(Given records Opens)

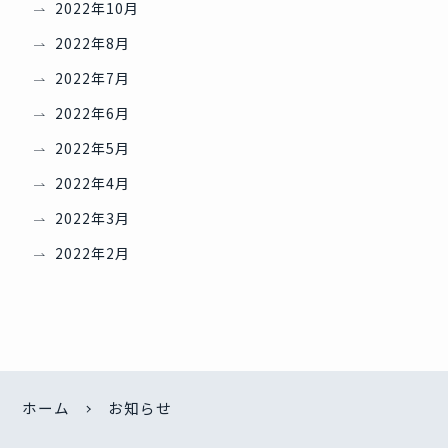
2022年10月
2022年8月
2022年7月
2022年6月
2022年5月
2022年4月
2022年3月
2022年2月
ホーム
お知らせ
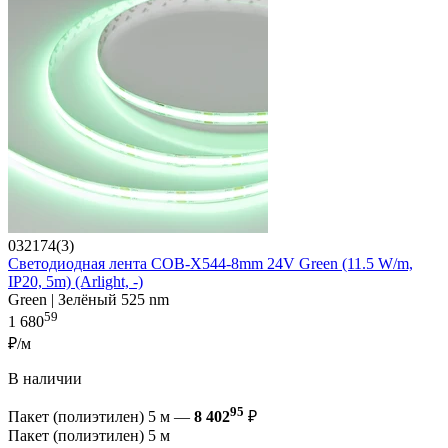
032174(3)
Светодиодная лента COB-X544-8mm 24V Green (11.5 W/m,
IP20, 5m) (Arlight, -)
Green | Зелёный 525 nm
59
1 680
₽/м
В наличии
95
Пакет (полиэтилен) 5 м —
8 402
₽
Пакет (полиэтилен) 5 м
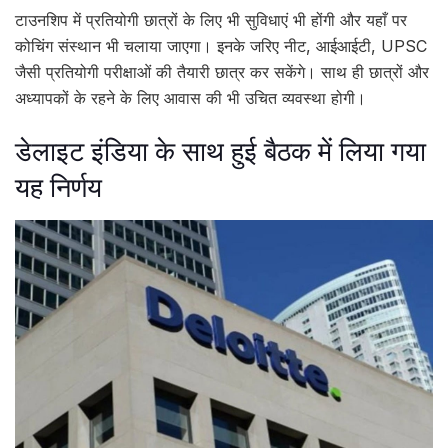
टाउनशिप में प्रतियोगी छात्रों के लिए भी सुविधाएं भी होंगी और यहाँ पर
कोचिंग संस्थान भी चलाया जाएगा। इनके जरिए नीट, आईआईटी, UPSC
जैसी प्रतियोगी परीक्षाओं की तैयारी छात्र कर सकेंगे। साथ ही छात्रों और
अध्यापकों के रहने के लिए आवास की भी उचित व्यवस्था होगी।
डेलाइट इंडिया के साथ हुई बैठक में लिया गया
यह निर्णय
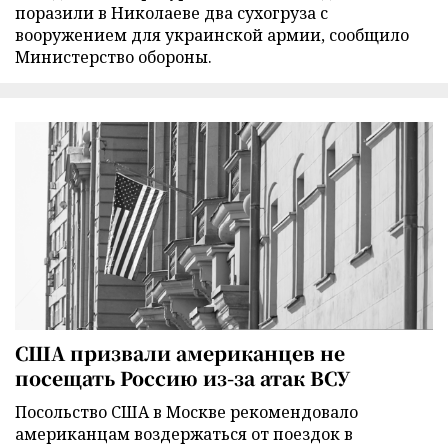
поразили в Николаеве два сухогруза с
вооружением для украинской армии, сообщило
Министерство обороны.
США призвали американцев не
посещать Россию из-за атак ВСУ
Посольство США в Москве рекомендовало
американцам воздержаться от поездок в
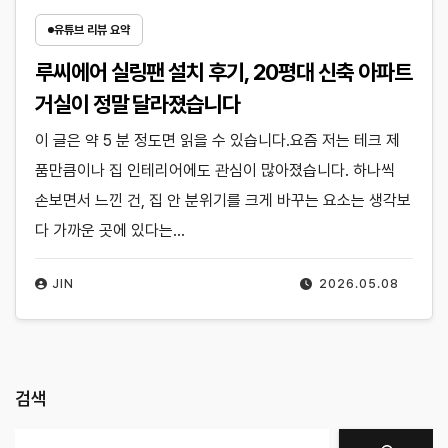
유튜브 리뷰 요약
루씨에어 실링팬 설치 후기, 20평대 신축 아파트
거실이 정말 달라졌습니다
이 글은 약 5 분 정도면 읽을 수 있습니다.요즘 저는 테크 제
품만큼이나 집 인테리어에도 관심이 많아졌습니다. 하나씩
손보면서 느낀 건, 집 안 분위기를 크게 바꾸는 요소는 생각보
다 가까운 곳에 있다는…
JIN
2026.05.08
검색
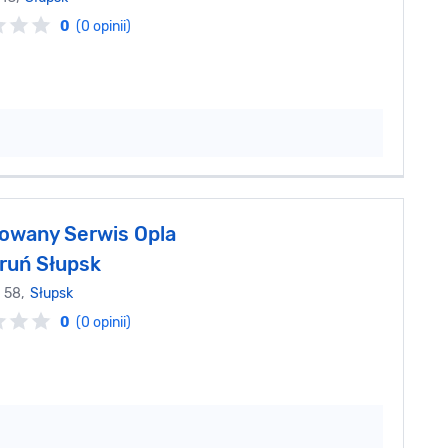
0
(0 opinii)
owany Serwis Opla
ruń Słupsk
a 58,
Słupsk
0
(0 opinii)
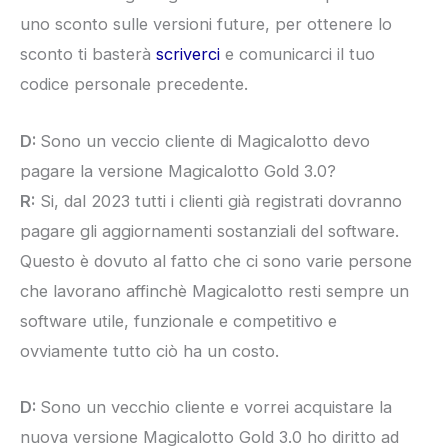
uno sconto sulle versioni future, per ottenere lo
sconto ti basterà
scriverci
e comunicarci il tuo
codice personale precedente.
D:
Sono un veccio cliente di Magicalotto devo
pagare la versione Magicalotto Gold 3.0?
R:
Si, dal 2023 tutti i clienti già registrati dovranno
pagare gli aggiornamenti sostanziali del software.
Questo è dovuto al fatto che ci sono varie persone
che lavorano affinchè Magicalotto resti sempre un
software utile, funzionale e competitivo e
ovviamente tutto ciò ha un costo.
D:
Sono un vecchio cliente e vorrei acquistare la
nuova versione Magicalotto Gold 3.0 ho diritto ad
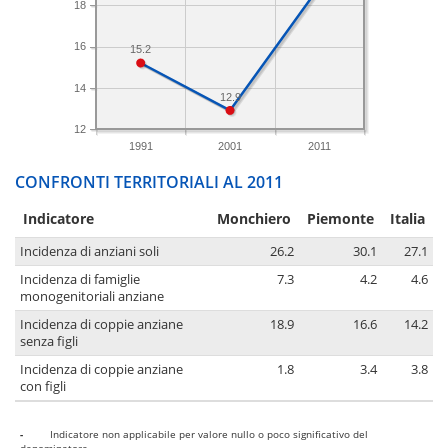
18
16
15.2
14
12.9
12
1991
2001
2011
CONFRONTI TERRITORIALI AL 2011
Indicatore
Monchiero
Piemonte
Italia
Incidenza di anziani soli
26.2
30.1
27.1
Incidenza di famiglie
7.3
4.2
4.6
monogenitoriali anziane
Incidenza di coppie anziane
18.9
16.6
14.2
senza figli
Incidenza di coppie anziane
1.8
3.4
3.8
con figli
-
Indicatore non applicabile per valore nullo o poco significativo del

(Given records Closes)
(Given records Opens)

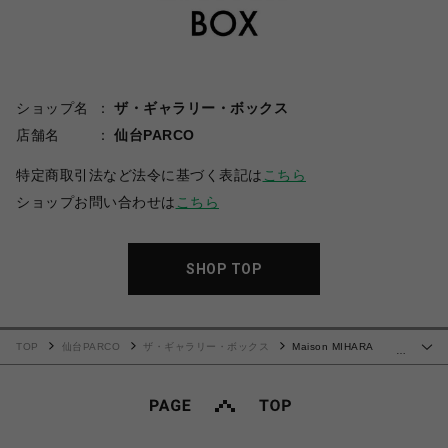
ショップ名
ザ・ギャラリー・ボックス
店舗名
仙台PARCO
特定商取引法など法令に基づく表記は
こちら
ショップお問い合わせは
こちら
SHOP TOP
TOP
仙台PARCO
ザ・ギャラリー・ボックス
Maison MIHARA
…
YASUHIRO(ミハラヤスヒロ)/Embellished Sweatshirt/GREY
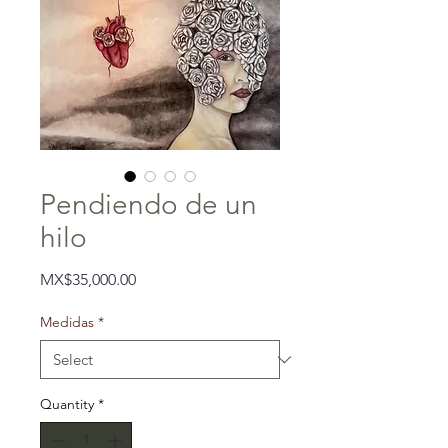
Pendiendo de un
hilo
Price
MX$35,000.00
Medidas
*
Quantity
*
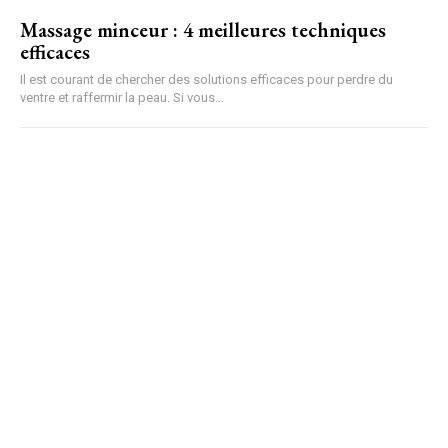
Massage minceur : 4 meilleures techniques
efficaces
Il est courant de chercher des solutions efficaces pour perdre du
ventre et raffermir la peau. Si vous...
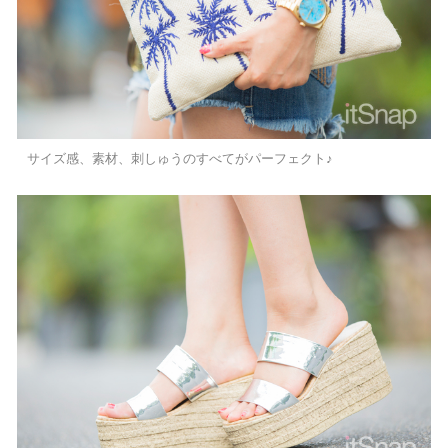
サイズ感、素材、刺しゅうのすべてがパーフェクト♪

(Given records Closes)

Instructions for the task: Rewrite the lines of the records above as a numbered list, starting with the line that contains "टाउनशिप में प्रतियोगी" and going on through the line that contains "nuova versione Magicalotto", with blank lines left out. Leave the pictures out of the list.

Expected answer:
1. टाउनशिप में प्रतियोगी छात्रों के लिए भी सुविधाएं भी होंगी और यहाँ पर
2. कोचिंग संस्थान भी चलाया जाएगा। इनके जरिए नीट, आईआईटी, UPSC
3. जैसी प्रतियोगी परीक्षाओं की तैयारी छात्र कर सकेंगे। साथ ही छात्रों और
4. अध्यापकों के रहने के लिए आवास की भी उचित व्यवस्था होगी।
5. डेलाइट इंडिया के साथ हुई बैठक में लिया गया
6. यह निर्णय
7. поразили в Николаеве два сухогруза с
8. вооружением для украинской армии, сообщило
9. Министерство обороны.
10. США призвали американцев не
11. посещать Россию из-за атак ВСУ
12. Посольство США в Москве рекомендовало
13. американцам воздержаться от поездок в
14. 유튜브 리뷰 요약
15. 루씨에어 실링팬 설치 후기, 20평대 신축 아파트
16. 거실이 정말 달라졌습니다
17. 이 글은 약 5 분 정도면 읽을 수 있습니다.요즘 저는 테크 제
18. 품만큼이나 집 인테리어에도 관심이 많아졌습니다. 하나씩
19. 손보면서 느낀 건, 집 안 분위기를 크게 바꾸는 요소는 생각보
20. 다 가까운 곳에 있다는…
21. JIN
22. 2026.05.08
23. 검색
24. 0
25. (0 opinii)
26. owany Serwis Opla
27. ruń Słupsk
28. a 58,
29. Słupsk
30. 0
31. (0 opinii)
32. uno sconto sulle versioni future, per ottenere lo
33. sconto ti basterà
34. scriverci
35. e comunicarci il tuo
36. codice personale precedente.
37. D:
38. Sono un veccio cliente di Magicalotto devo
39. pagare la versione Magicalotto Gold 3.0?
40. R:
41. Si, dal 2023 tutti i clienti già registrati dovranno
42. pagare gli aggiornamenti sostanziali del software.
43. Questo è dovuto al fatto che ci sono varie persone
44. che lavorano affinchè Magicalotto resti sempre un
45. software utile, funzionale e competitivo e
46. ovviamente tutto ciò ha un costo.
47. D:
48. Sono un vecchio cliente e vorrei acquistare la
49. nuova versione Magicalotto Gold 3.0 ho diritto ad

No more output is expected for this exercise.